崖ですやん。最初の数十メートルだけ階段で途中からずっとこれになります。写真だと勾配が伝わりにくいですが所々手をつきながら登りました。登り降りをしている時は足元しか見ていませんでしたが写真を見返したら絶景ですね^^(他人事)
そして若さだけで登り切り男体山山頂に到着ハァハァ。
よーしちゃんと男体山本殿にたどり着きました。ちゃんと唾つけておきます(嘘)
ちなみにこれの目の前には昔の観測所があります。こんな所に資材持ってきて建てるなんてスゲー。
下りは自分より遥か年上の年寄登山客に進路を譲ってもらいながらフラフラ下山(涙)
②女体山
女体山は男体山に比べて勾配はないですが足元は悪く距離も長いです。しかし勾配が無いだけで結構楽ですし途中に名物岩の数々があるのでやっぱこっちの方が人気なんですかね~。筑波スカイライン→ロープウェイでアクセスするルートの終着点も女体山ですしね。
トコトコ登って山頂到着。
何度来ても感動の景色だ。ちなみに足元の岩はたくさんの人が踏んでるので摩擦でツルツルになっており危険が危険なので気をつけましょう。
③白滝
えーここにアクセスする旧道ですが白滝神社から上側は全く管理されてないようです。下側はまだ管理されているのかキレイ目だったので麓から行くのがいいでしょう。自分は上から行って洗車したばかりの車がラリー車みたいになりました。
うわ寒!滅茶苦茶気温が低いです。こ、これは本当に滝があるぞ・・・!
おぉ・・・写真映り悪ィ~。実物はもっと厳かで神秘的な感じなんですが伝わりにくい。
ところで途中からこんな道になります。
これただ同中の岩を撮影したように見えるでしょ?これ参道なんですね~。苔がむしておりかなりヤバそうです。この時はたまたま乾燥していたので良かったですが朝露や雨で濡れている時などは滅茶苦茶危ないでしょうね。滑落事故が起きたのも納得です。

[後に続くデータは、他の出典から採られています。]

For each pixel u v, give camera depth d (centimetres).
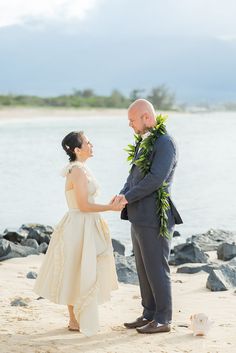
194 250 1218
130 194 720
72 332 732
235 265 1134
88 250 720
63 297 722
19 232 1420
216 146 4200
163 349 677
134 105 744
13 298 881
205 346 688
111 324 770
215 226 1653
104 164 2994
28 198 2078
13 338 701
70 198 737
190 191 2239
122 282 1031
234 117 10919
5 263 1177
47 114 10194
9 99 11512
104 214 1781
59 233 736
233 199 2070
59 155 3553
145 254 736
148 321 755
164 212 727
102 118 9662
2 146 4175
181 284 1017
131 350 673
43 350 663
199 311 842
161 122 738
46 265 739
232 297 920
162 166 718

ちなみに自分は一人で来ている上ドマイナーなスポットなので滑落したら数日は気づかれずにぶっ倒れる事になってそうです笑
そして社に到着。
すごい神秘的ですけど手前の奴はなんなんでしょう。石段なのか?苔の滑り台にしか見えないが?
④大御堂
実は時系列的には石碑の次に来ているので朝日に照らされてる状態の写真になってます。(夕方ジャナイヨ)
拝殿からの景色が素晴らしい(小学生並みの感想)
A級スポットらしく前途の記録映画の頃よりピカピカになっています。
⑤筑波神社
大御堂から歩いてすぐです。
こちらも小綺麗でA級スポットらしくちゃんと維持管理されてるなと言う感じですが先ほどのお堂より建造物は歴史を感じる風格です。と思ってたら
タッチパネル案内板!?が滅茶苦茶和風なので違和感ゼロw
⑥紫尾薬師
つくし湖の近くにあるんですがこの湖は前から何度か来た事があってこのお寺の看板も何度も見てるんですが実際来たのは今回が初めて。

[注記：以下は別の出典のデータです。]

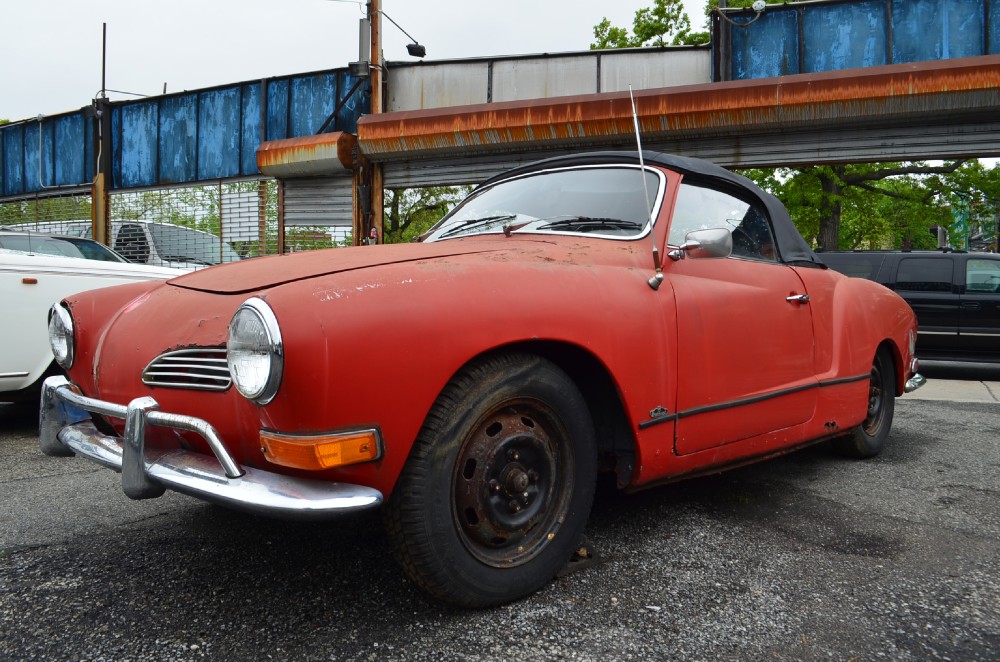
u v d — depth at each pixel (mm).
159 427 2062
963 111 9547
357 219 13016
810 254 3586
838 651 1821
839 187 16641
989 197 16828
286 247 13875
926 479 3529
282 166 13250
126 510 2965
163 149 15367
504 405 2023
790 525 2797
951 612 2043
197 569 2334
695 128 10570
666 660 1772
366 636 1881
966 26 10539
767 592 2168
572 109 11086
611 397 2361
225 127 14594
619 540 2611
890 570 2346
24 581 2240
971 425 5090
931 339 9531
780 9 11328
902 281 9711
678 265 2666
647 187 2840
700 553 2486
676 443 2498
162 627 1935
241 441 1897
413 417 1798
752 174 16531
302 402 1681
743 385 2775
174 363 2047
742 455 2861
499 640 1863
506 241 2744
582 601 2098
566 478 2197
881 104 9719
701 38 18453
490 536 2020
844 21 11078
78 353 2453
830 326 3412
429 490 1854
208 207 14898
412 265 2023
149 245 10531
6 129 18219
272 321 1683
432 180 12711
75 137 16766
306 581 2234
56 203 17344
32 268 4410
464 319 1889
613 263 2523
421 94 13352
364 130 12461
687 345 2521
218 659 1767
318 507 1661
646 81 12195
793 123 10211
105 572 2311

この仁王門を撮ってる自分の後ろ側には昔の登山道というか古道跡のようなモノがありました。旧道やんねこれ跡を辿ってみるか(ニチャァ)とか考えながら門をくぐり古道であり参道でもあろう石段を上がってたら住職がシュバって来て気を付けて登ってくださいね!!(迫真)とか叫ばれましたがどうやら駐車場側から続く後世に作られた緩やかな順路で行くのが正解らしくバカガキがふざけたマネしてんじゃねーぞという意味だったようです(適当) 実際石段はボロボロで壊してしまうかもしれないし滑落したらお寺側も面倒だと思うのでそっち側で行くべきでした・・・
三重の塔がある!しゅごい・・・。これは穴場かもしれんぞ。
ちなみに古道はこの三重塔とは逆側の墓地方向に続いておりこんな感じ。
このまま時代劇の撮影に使えそうなレベル。
⑦弁慶七戻り
あーん写真撮り忘れちゃった!!!
終わりだよこの国。
えーこの弁慶七戻りはですね女体山山頂とつつじヶ丘駐車場を結ぶ登山道の途中にあるので女体山山頂のあとに行ったんですが疲れてたのか撮ったつもりで帰っちゃいました(チンパン)

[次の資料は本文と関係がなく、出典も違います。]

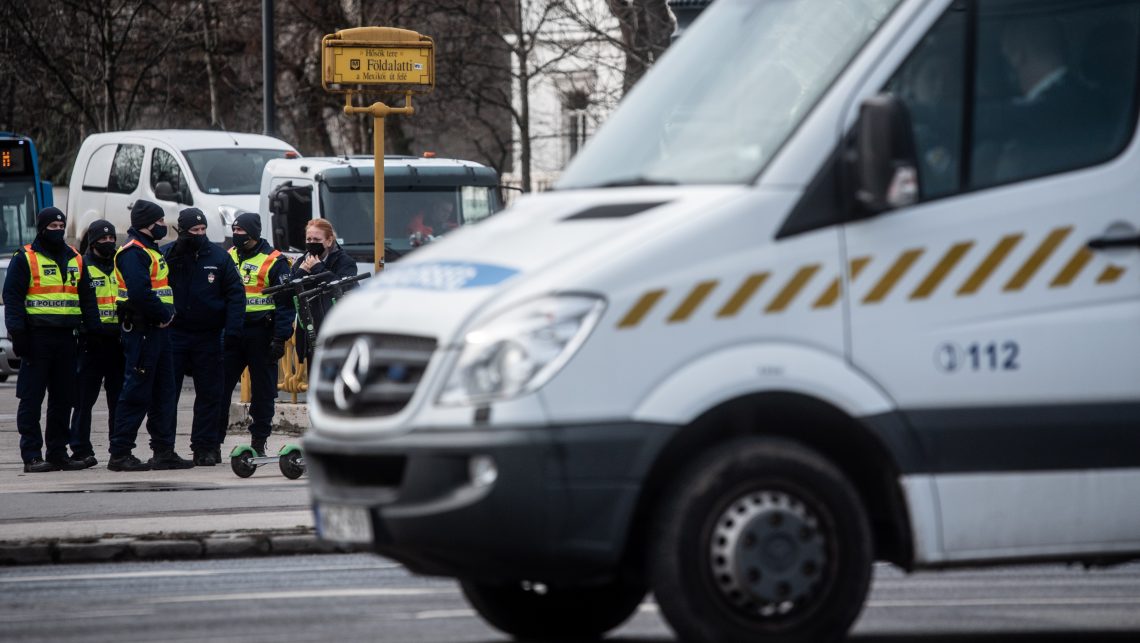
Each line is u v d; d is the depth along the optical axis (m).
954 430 19.00
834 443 19.52
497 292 18.41
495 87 103.44
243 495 36.28
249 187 78.50
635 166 20.28
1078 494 19.41
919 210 19.02
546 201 20.39
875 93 19.12
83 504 34.84
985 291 19.14
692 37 21.66
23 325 42.44
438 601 24.33
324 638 21.38
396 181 66.25
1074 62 19.66
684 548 18.50
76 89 112.94
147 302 41.69
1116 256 19.47
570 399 18.03
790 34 20.61
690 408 18.28
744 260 18.56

まぁ下調べ編で宣材写真貼ったし調べたらいくらでも写真が出てくる景だからいいか(適当)
というわけで茨城百景筑波山コンプリートです。この景は茨城百景の中でも観光地としてまだ現役で生きているモノで普通に観光出来て楽しかったです。いやそれが普通の筈なんだけどもB級スポットマニアとしてはつつじヶ丘駐車場側にあるガマランドなども取り上げたかったですが百景と関係無いので止めときます。